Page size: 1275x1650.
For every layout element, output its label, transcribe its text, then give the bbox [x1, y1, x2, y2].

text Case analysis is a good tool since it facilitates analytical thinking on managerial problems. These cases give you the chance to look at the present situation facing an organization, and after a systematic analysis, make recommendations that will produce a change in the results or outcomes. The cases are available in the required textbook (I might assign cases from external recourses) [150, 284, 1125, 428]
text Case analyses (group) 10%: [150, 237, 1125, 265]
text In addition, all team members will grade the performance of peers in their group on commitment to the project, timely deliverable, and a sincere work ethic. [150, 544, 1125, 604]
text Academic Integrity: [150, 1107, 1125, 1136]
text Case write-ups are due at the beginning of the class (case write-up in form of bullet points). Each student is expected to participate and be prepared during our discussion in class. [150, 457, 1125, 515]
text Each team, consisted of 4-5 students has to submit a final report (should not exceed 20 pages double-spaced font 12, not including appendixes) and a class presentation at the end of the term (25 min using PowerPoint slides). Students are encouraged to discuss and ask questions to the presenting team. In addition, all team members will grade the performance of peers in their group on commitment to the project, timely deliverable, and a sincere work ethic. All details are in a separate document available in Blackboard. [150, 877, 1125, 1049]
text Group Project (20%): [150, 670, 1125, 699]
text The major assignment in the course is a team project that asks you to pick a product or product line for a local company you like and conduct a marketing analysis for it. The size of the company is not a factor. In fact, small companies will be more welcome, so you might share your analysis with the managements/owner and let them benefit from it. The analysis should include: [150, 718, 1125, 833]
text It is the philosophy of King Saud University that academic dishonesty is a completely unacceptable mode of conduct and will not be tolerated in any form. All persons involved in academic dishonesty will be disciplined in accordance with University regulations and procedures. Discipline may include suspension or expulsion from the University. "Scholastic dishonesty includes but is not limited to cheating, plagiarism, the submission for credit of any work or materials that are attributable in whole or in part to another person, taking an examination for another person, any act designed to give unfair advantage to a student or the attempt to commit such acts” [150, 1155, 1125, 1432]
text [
########################################
• _Task statement_
Please give the number of lines above containing "size" and nothing else.

• _Your solution_
2